§ Activity
Please copy every line below that contains the string "primary".

(Stored data entries)
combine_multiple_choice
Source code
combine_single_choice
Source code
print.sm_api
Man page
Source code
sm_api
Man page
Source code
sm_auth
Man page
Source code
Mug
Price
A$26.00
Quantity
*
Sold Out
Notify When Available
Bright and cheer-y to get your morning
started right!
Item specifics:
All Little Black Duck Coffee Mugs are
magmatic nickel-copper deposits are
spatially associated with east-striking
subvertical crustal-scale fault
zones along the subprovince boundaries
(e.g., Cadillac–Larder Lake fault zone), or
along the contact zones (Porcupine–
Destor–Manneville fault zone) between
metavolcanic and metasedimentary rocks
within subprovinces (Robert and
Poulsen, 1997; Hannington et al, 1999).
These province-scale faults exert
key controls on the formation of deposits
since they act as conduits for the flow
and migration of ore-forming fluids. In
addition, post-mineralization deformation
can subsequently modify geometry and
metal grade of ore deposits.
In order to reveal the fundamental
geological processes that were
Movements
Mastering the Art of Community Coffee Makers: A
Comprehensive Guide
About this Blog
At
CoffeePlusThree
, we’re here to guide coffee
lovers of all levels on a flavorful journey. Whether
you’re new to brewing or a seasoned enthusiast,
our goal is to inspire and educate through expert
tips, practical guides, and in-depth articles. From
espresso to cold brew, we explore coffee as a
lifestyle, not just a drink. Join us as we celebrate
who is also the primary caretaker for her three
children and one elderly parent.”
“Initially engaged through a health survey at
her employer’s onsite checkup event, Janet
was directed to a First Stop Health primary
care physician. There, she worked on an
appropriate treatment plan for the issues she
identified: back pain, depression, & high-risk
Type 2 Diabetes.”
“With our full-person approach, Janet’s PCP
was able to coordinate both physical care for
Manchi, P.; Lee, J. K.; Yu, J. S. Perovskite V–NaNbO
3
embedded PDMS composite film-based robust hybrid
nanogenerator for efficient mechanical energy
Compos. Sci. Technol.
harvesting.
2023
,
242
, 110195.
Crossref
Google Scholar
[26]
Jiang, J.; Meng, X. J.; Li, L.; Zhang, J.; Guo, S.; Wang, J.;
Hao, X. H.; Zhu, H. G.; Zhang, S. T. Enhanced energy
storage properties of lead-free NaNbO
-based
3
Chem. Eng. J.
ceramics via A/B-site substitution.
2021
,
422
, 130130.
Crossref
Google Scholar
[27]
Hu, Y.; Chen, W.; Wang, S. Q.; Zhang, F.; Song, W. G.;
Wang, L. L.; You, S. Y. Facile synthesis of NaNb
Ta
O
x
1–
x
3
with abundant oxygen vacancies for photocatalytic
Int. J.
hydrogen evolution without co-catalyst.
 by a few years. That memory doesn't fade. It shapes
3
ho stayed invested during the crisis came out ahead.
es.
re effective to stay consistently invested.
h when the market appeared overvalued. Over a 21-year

§ The completed task
who is also the primary caretaker for her three
was directed to a First Stop Health primary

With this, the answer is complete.